Abstract

Salt reabsorption by the human sweat duct is markedly reduced in cystic fibrosis (CF). We used fluorescence-digital imaging microscopy in combination with a halide-specific fluorescent dye [6-methoxy-N-(3-sulfopropyl)quinolinium (SPQ)] to determine if this defective salt reabsorption is referable to a reduced plasma membrane Cl- permeability of the epithelial cells that line the sweat duct. Sweat duct cells were cultured from explants of normal and CF reabsorptive duct and loaded with SPQ, the fluorescence of which is specifically quenched by halide ions (Br- greater than Cl-) and provides a relative index of intracellular halide concentration. Two lines of evidence indicate that normal sweat duct cells exhibit a substantial permeability to Cl- and Br-. First, the replacement of extracellular Cl- with an impermeant anion (i.e., gluconate) resulted in a rapid and reversible increase in the intracellular fluorescence, as expected if the cells rapidly lost Cl- to the extracellular media.

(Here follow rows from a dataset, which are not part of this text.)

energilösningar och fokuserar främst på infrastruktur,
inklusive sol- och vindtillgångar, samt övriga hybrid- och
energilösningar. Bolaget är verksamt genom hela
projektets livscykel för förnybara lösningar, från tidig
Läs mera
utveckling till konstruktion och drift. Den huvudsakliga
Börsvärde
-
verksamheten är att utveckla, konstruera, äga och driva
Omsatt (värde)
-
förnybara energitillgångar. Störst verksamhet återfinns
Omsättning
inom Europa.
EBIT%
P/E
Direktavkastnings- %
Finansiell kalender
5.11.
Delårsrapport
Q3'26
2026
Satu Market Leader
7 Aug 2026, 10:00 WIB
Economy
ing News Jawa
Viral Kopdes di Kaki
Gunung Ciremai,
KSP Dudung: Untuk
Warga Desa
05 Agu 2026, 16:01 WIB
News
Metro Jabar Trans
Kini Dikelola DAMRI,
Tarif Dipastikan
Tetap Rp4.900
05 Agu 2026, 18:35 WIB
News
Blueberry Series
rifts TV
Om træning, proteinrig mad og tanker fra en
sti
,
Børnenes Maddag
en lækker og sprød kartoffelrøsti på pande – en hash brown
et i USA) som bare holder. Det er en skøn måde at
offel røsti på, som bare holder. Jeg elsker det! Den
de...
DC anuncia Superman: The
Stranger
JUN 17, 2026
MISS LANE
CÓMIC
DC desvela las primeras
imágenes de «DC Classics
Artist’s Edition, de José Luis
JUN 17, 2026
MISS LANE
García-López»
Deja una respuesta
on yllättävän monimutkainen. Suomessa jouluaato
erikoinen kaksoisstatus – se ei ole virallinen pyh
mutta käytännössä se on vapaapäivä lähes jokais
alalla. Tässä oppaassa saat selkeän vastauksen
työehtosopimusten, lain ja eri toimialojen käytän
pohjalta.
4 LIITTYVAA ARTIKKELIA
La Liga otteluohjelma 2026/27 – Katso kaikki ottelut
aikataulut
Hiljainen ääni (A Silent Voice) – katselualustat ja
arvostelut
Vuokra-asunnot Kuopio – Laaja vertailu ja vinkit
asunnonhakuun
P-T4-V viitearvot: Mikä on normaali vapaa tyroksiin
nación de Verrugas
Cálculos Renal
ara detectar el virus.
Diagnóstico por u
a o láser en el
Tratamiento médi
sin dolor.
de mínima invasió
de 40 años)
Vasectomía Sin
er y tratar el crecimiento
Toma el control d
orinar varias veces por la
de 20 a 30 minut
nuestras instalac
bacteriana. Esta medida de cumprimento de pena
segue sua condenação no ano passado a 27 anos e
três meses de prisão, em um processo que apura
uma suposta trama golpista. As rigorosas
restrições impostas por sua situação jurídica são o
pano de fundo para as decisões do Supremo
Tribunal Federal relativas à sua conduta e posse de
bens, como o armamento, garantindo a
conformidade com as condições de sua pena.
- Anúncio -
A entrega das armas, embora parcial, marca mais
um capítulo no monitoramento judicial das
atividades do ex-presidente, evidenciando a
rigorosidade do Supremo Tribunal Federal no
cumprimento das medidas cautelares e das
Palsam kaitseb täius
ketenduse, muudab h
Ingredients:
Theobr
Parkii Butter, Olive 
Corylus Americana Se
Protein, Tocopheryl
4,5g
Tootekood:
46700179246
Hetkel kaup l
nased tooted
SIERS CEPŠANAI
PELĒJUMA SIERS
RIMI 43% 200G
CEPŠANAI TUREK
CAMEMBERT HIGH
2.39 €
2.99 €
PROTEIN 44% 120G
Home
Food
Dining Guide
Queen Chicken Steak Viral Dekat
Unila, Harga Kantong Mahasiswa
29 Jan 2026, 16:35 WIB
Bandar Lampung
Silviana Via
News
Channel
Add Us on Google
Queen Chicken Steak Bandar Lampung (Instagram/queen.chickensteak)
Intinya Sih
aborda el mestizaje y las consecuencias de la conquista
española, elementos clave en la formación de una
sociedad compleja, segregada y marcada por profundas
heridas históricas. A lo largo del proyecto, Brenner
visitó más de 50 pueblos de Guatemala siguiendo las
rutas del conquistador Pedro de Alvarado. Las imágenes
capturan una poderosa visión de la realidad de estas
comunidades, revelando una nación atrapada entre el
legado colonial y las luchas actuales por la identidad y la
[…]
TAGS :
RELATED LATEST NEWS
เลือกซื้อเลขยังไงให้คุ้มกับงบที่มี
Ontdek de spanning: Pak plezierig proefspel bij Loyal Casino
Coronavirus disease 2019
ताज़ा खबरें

Second, the replacement of extracellular Cl- with Br- resulted in a rapid and reversible quenching of the intracellular fluorescence, as expected if the cells accumulated Br- (a more effective quencher of SPQ fluorescence) in exchange for Cl-. The rate of fluorescence change that was induced by either maneuver was inhibited by the Cl- channel blocker, diphenylamine-2-carboxylate (10 microM). Moreover, CF cells exhibited markedly reduced rates of fluorescence change in response to either maneuver. Our results document the utility of this imaging strategy for assessing the Cl- permeabilities of individual epithelial cells that are affected in cystic fibrosis and indicate that the defective salt reabsorption by the CF sweat duct is referable, at least in part, to a reduced plasma membrane Cl- permeability of sweat duct cells.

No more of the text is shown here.